Comments on: CXL Borgs IBM’s OpenCAPI, Weaves Memory Fabrics With 3.0 Spec

By: Timothy Prickett Morgan

Timothy Prickett Morgan — Mon, 15 Aug 2022 03:07:51 +0000

In reply to JayN. That seems pretty accurate....hopefully in a good way.

By: JayN

JayN — Mon, 15 Aug 2022 02:25:55 +0000

I recall comments that cxl was intended to be a simpler solution, easy to implement in the GPUs or other accelerators. I wonder what are the solutions to maintain that simplicity, while the added opencapi and genz functions of cxl 3.0 are being globbed on.

Is it effectively all just a free-for-all after taking control of the pcie lanes?

By: Hubert

Hubert — Fri, 12 Aug 2022 09:28:36 +0000

In reply to Siamak Tavallaei. That makes perfect sense; thanks for the clarification!

By: HuMo

HuMo — Fri, 12 Aug 2022 08:55:31 +0000

In reply to Timothy Prickett Morgan. Thank you very much! I'm here all weak (he-he-he)!

By: Siamak Tavallaei

Siamak Tavallaei — Thu, 11 Aug 2022 20:20:07 +0000

In reply to Hubert. Note that each CXL 3.0 Fabric supports up to 4096 Devices, and each Root Port (RP) of a CPU may belong to a different CXL 3.0 Fabric. In other words, we are not limited to 4096 Devices in a “large” ensemble of CXL-connected platform/Fabric.

By: Just a Realist

Just a Realist — Thu, 11 Aug 2022 20:12:08 +0000

In reply to Timothy Prickett Morgan.

IIRC, PCI Express / CXL / CCIX do not support transparent end-to-end transaction retransmission, which means that if a link or switch fails, then everything below will be inaccessible and a good implementation will trigger containment. This is really no worse than DDR in one sense, but keep in mind that DDR DIMMs sit right next to the processor on the same motherboard and are not customer accessible. This is not the case in composable solutions where I/O, memory, and storage modules are customer accessible and are typically provisioned in an independent cable-attached enclosure which contain independent power, cooling, and management domains.
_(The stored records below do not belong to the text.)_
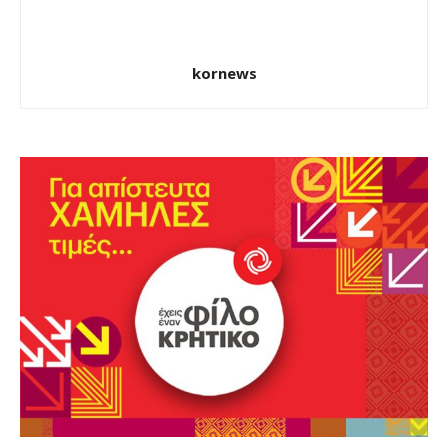
kornews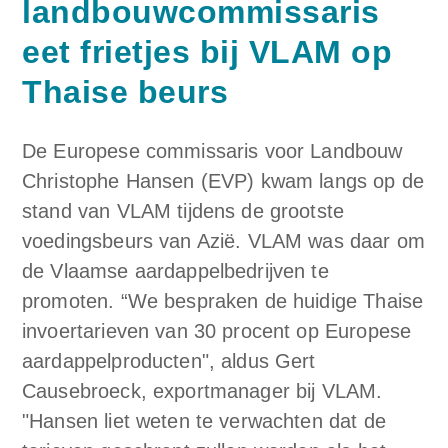
landbouwcommissaris
eet frietjes bij VLAM op
Thaise beurs
De Europese commissaris voor Landbouw
Christophe Hansen (EVP) kwam langs op de
stand van VLAM tijdens de grootste
voedingsbeurs van Azië. VLAM was daar om
de Vlaamse aardappelbedrijven te
promoten. “We bespraken de huidige Thaise
invoertarieven van 30 procent op Europese
aardappelproducten", aldus Gert
Causebroeck, exportmanager bij VLAM.
"Hansen liet weten te verwachten dat de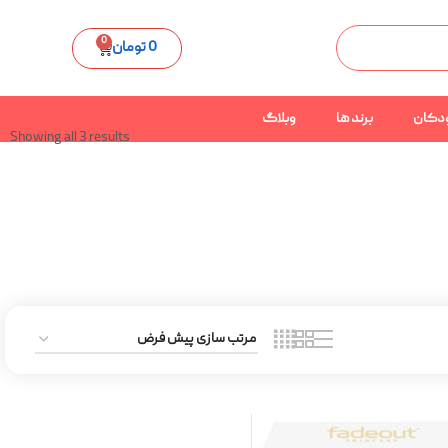
0
0
تومان
دکان
برند ها
وبلاگ
Showing all 3 results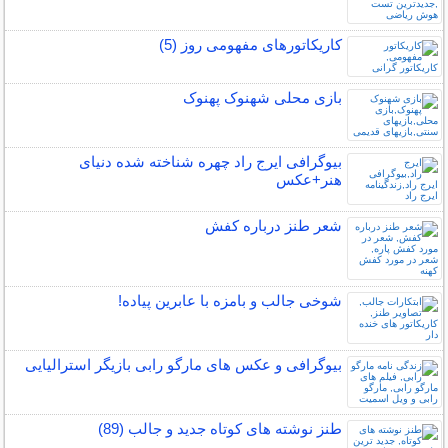
کاریکاتورهای مفهومی روز (5)
بازی محلی شهنوک پهنوک
بیوگرافی ایرج راد چهره شناخته شده دنیای
هنر+عکس
شعر طنز درباره کفش
شوخی جالب و بامزه با عابرین پیاده!
بیوگرافی و عکس های مارگو رابی بازیگر استرالیایی
طنز نوشته های کوتاه جدید و جالب (89)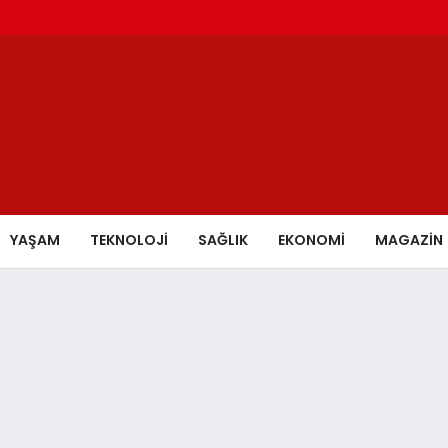
YAŞAM
TEKNOLOJİ
SAĞLIK
EKONOMİ
MAGAZİN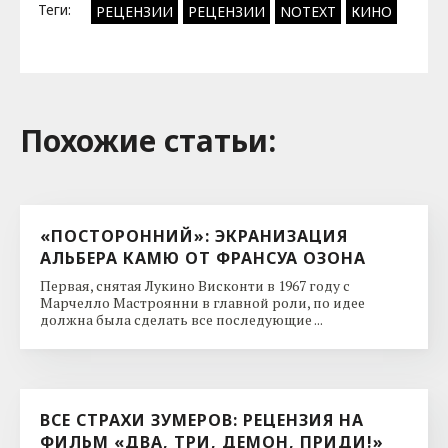
Теги:
РЕЦЕНЗИИ
РЕЦЕНЗИИ
NOTEXT
КИНО
Похожие cтатьи:
«ПОСТОРОННИЙ»: ЭКРАНИЗАЦИЯ
АЛЬБЕРА КАМЮ ОТ ФРАНСУА ОЗОНА
Первая, снятая Лукино Висконти в 1967 году с
Марчелло Мастроянни в главной роли, по идее
должна была сделать все последующие ...
ВСЕ СТРАХИ ЗУМЕРОВ: РЕЦЕНЗИЯ НА
ФИЛЬМ «ДВА, ТРИ, ДЕМОН, ПРИДИ!»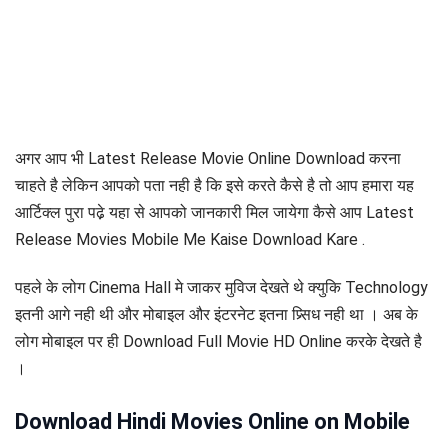
अगर आप भी Latest Release Movie Online Download करना
चाहते है लेकिन आपको पता नही है कि इसे करते कैसे है तो आप हमारा यह
आर्टिक्ल पुरा पढे़ यहा से आपको जानकारी मिल जायेगा कैसे आप Latest
Release Movies Mobile Me Kaise Download Kare .
पहले के लोग Cinema Hall मे जाकर मुविज देखते थे क्युकि Technology
इतनी आगे नही थी और मोबाइल और इंटरनेट इतना प्र्सिध नही था । अब के
लोग मोबाइल पर ही Download Full Movie HD Online करके देखते है
।
Download Hindi Movies Online on Mobile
OpenCAPI was limited to point-to-point topologies within a single enclosure, so an intelligent implementation with multiple links could support end-to-end transaction retransmission. Gen-Z supported transparent link and end-to-end transaction retransmission, so multi-link components can transparently survive link and switch failure (surprise cable disconnects occur at a much higher rate than you might realize). It is unclear if CXL can or will adapt any of Gen-Z’s resiliency capabilities as the volume processor companies have always opposed such stating that these are “high-end” features, and such capabilities are best built into the architecture core from the start (retrofits rarely work and even when they do, they come with a lot of caveats). However, I suspect many customers will be reluctant to deploy composable infrastructures en masse without such features. Also, keep in mind that cloud providers build solutions where they assume everything can and will fail, hence, don’t they care about such resiliency and are highly unlikely to deploy composable infrastructure as it does not fit their cost and operating / execution models.

By: Timothy Prickett Morgan

Timothy Prickett Morgan — Thu, 11 Aug 2022 11:39:13 +0000

In reply to HuMo.

You are very funny.

But seriously, from the GPU’s point of view, the CPU is just an serial accelerator that handles some I/O housekeeping tasks and has a huge block of cheap and slow memory that acts more or less like an L4 cache for its HBM…..

By: HuMo

HuMo — Thu, 11 Aug 2022 04:25:18 +0000

In reply to Just a Realist. I wonder if a device that combines 80GB or 128GB of HBM, with a fast processing unit, could be considered computational memory (these would be the A100 and MI250x)? The processor writes data to it, writes code to it, and then reads off the results from it. Maybe it requires too much power or is too small relative to expected conventional memory size to be considered computational memory (?). I wonder (and don't know the answer to this) where the line is drawn between computational memory, and a "large" chunk of memory fronted by a processor within a larger computational system.

By: Dave Simonson

Dave Simonson — Thu, 11 Aug 2022 03:18:22 +0000

In reply to Timothy Prickett Morgan. So you could have a whole big block of remote memory suddenly taken off line due to a PCIe failure. Ouch!

By: Timothy Prickett Morgan

Timothy Prickett Morgan — Wed, 10 Aug 2022 22:53:50 +0000

In reply to Just a Realist. Ouch. Good points, though. Hope is cheap, I know, and execution is expensive, I know. But maybe this time really will be different. Sometimes, it is.